- Duchy of Kuyavia within Kingdom of Poland in 13th century.
- Status: Independent state
- Capital: Inowrocław
- Official languages: Polish, Latin
- Religion: Roman Catholic
- Government: District principality
- • 1233–1267: Casimir I of Kuyavia
- Historical era: High Middle Ages
- • Separation from the Duchy of Masovia: 1230
- • Partition into duchies of Inowrocław and Brześć Kujawski: 1267
| Preceded by | Succeeded by |
| / Duchy of Masovia | Duchy of Inowrocław / ; Duchy of Brześć Kujawski / ; Duchy of Łęczyca / ; Duchy of Sieradz / |
- Today part of: Poland

= Duchy of Kuyavia =

Polish duchy (1230–1267)

The Duchy of Kuyavia (Note: Księstwo kujawskie; Latin: Ducatus Cuiaviensis) was a district principality in Central Europe, created in the course of the 13th century in the region of modern-day Kuyavia after the inheritance of the Kingdom of Poland in 1138 into partial duchies through the will and testament of Duke Bolesław III Wrymouth.

==History==
Located between the regions of Greater Poland and Mazovia, Kuyavia was the tribal area of the Goplans (Latin Glopeani, which roughly means "residents of Lake Gopło") with the political center in Kruszwica.

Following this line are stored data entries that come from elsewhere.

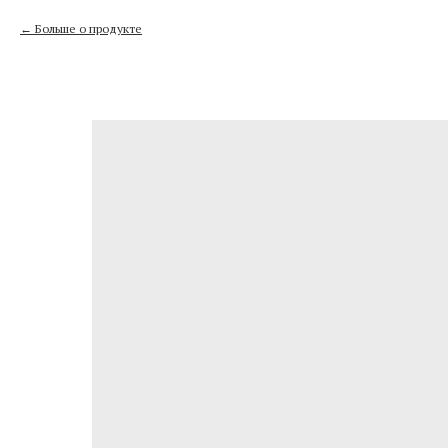
Больше о продукте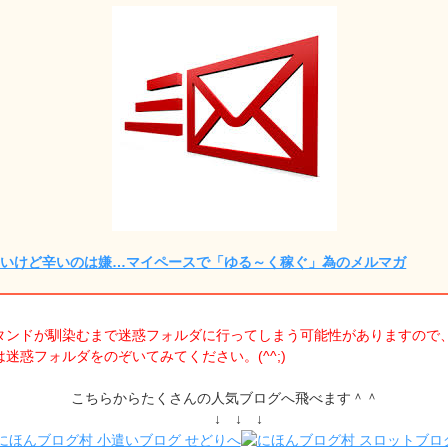
しいけど辛いのは嫌…マイペースで「ゆる～く稼ぐ」為のメルマガ
タンドが馴染むまで迷惑フォルダに行ってしまう可能性がありますので
迷惑フォルダをのぞいてみてください。(^^;)
こちらからたくさんの人気ブログへ飛べます＾＾
↓ ↓ ↓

Kuyavia was connected to Greater Poland from the 10th century, and to the Duchy of Masovia from 1138. In 1231, the duchies of Sieradz and Łęczyca, had been formed from a part of the state. In 1233 it became an independent duchy under Duke Casimir I, which, due to further divisions of inheritance (1267 and 1314), fragmented into the sub-duchies of Brześć, Inowrocław and Gniewkowo. After the unification of part of the Polish duchies to form the Kingdom of Poland under King Władysław I Łokietek, it lost its sovereignty after 1306 and became its vassal. In the Polish–Teutonic War, the sparsely populated area of the duchy came under the Teutonic Order in 1332. The Teutonic Order returned the duchy to the Polish crown in the Peace Treaty of Kalisz (1343).

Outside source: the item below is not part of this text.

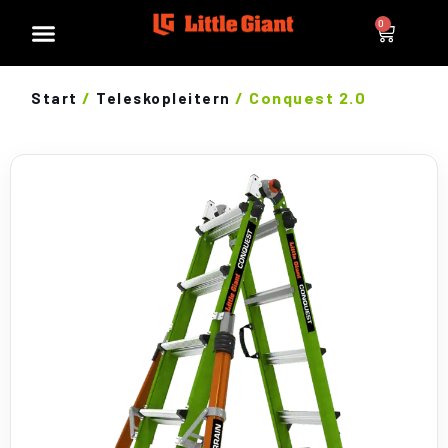
0
/
/ Conquest 2.0
Start
Teleskopleitern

The duchy was confiscated as a settled fiefdom by the Polish crown towards the end of the 14th century and was given direct administrative control in the kingdom in the course of the 15th century in the form of two incorporated voivodships (with seats in Brześć Kujawski and Inowrocław with a joint local state parliament (Sejmik) in Radziejów). The area belonged to Poland until the Partitions (1772, 1793, 1795).

In the following centuries, the memory of the duchy was only preserved in the names of the voivodeships and in the titulary of the Polish rulers. King Władysław II Jagiełło claimed the following territories in his title:

Wladislaus dei gracia Rex Polonie, nec non terrarum Cracovie, Sandomirie, Siradie, Lancicie, Cuyauie, Lituanie princeps supremus, Pomeranie, Russieque dominus et heres, etc.

== List of rulers ==
- Casimir I of Kuyavia (ca. 1211–1267), Duke of Kuyavia, Sieradz and Łęczyca;
- Ziemomysł of Kuyavia (ca. 1246–1287), Duke of Kuyavia in Inowrocław;
- Władysław I Łokietek (ca. 1260–1333), Duke of Kuyavia in Brześć, King of Poland from 1320 to 1333;
- Kazimierz III of Gniewkowo (ca. 1280–1347), Duke of Kuyavia in Gniewkowo;
- Władysław the White (ca. 1327–1388), Duke of Kuyavia in Gniewkowo;
- Vladislaus II of Opole (ca. 1326–1401), Duke of Kuyavia and Opole;

== Citations ==
=== Bibliography ===
- Dariusz Karczewski, Książę Kazimierz Konradowiec i Kujawy jego czasów.
- Błażej Śliwiński, Leszek, książe inowrocławski.
- Józef Śliwiński, Władysław Biały.
- S. Zajączkowski, Studia nad terytorialnym formowaniem ziemi łęczyckiej i sieradzkiej, Łódź, 1951.